◆ DIRECTION A ◆
In the essay on guilt and shame below, what makes a person guilty?

◆ EXCERPT TO READ ◆
══════

I am no psychologist, or anything like, or any kind of expert (arguably, in anything). I know that one million and one books have been written about guilt and shame, or at least have these topics briefly discussed in them. Most likely, what I’m about to write here is also mentioned in some of those books, or in podcasts, TED talks, YouTube videos and wherenot. But to me it seems useful, so I’d like to share nonetheless, with whoever had been living under a rock, like me.

Side note: Guilt and shame are not one thing. Maybe they don’t even have to be tied together, objectively. But for some reason, they seem to be bundled together frequently. In the current context, I find it useful.

So – several weeks ago I came across this refreshing approach to guilt and shame.

Being guilty is a matter of fact. Either you are guilty, or you’re not. You might feel guilty even when you are not in fact guilty; I don’t really have any advice on how to deal with that, other than saying you shouldn’t (and I realise that’s not very helpful). However, as per the below, it’s fairly easy to find out whether you are guilty (as opposed to feeling guilty in disconnect with the facts). This is no small feat; once you determine whether you are guilty or not, you can address it, and perhaps find some relief.

What constitutes being guilty?

You are guilty when your choice has caused someone or something harm. To cause harm, an action has to exist in the real world. It doesn’t have to be grand. It can be a spoken word, or even just a gesture. But it has to be an action, and it has to be in the real world. Unless you believe in telepathy, telekinesis and the likes, thoughts don’t constitute action in the real world. Thoughts might indirectly drive actions in the real world; but until they have done so, they don’t qualify (more accurately – even at that stage they don’t qualify, in themselves; it’s the action that qualifies).

══════

◆ DATA EXTRACT ◆

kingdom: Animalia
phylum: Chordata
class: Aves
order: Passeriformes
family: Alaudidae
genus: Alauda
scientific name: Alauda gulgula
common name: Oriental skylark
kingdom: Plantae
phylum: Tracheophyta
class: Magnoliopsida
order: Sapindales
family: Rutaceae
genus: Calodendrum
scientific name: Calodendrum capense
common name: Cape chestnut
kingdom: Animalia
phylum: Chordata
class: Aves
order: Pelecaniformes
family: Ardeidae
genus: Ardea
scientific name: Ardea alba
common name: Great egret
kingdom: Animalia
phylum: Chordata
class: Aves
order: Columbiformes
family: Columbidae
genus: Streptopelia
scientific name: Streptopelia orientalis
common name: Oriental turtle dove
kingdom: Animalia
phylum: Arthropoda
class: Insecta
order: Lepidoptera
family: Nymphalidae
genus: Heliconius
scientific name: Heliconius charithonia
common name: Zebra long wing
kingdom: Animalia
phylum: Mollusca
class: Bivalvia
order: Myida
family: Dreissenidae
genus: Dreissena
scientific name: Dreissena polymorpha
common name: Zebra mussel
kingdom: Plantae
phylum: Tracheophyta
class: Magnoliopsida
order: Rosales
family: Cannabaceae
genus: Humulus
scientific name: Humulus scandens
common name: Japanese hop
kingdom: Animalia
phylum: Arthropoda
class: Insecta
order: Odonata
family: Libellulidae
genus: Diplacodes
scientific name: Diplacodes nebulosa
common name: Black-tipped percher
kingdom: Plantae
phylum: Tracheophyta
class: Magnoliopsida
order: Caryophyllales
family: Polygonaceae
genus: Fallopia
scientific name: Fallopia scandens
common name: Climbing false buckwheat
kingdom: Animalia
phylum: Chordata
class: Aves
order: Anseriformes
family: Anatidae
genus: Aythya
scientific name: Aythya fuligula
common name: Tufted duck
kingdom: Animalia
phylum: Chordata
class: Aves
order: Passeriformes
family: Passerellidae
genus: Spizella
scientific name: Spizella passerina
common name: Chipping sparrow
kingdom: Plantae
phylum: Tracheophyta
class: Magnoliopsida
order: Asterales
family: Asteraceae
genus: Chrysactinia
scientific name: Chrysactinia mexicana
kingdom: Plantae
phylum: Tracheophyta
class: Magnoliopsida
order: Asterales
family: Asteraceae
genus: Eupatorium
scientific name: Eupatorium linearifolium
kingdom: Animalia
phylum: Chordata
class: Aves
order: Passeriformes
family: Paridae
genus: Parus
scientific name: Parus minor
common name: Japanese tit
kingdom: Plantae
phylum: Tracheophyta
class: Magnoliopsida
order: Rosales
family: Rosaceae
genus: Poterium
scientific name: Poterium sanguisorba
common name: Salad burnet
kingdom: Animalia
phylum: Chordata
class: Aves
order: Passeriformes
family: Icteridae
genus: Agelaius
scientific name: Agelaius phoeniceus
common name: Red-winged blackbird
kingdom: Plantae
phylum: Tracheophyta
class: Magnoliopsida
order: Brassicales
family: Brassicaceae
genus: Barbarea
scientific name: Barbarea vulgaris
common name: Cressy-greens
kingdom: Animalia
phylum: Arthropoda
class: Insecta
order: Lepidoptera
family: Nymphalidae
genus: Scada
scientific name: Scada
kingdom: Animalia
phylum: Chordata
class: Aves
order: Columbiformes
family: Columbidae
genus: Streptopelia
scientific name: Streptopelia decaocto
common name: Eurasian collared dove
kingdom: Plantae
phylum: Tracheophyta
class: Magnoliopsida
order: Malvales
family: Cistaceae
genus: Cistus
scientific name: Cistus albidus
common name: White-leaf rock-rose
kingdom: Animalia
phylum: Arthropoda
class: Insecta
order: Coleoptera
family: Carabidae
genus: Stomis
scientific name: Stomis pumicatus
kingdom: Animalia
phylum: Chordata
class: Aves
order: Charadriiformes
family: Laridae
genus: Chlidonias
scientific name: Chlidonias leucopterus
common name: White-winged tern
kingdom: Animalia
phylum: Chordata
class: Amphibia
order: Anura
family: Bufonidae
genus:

══════

◆ DIRECTION B ◆
Reproduce the records unchanged, starting with the line that contains "genus: Barbarea" and going on through the last line of the records.

◆ TASK RESULT A ◆
A person is guilty when their choice has caused someone or something harm.

◆ TASK RESULT B ◆
genus: Barbarea
scientific name: Barbarea vulgaris
common name: Cressy-greens
kingdom: Animalia
phylum: Arthropoda
class: Insecta
order: Lepidoptera
family: Nymphalidae
genus: Scada
scientific name: Scada
kingdom: Animalia
phylum: Chordata
class: Aves
order: Columbiformes
family: Columbidae
genus: Streptopelia
scientific name: Streptopelia decaocto
common name: Eurasian collared dove
kingdom: Plantae
phylum: Tracheophyta
class: Magnoliopsida
order: Malvales
family: Cistaceae
genus: Cistus
scientific name: Cistus albidus
common name: White-leaf rock-rose
kingdom: Animalia
phylum: Arthropoda
class: Insecta
order: Coleoptera
family: Carabidae
genus: Stomis
scientific name: Stomis pumicatus
kingdom: Animalia
phylum: Chordata
class: Aves
order: Charadriiformes
family: Laridae
genus: Chlidonias
scientific name: Chlidonias leucopterus
common name: White-winged tern
kingdom: Animalia
phylum: Chordata
class: Amphibia
order: Anura
family: Bufonidae
genus:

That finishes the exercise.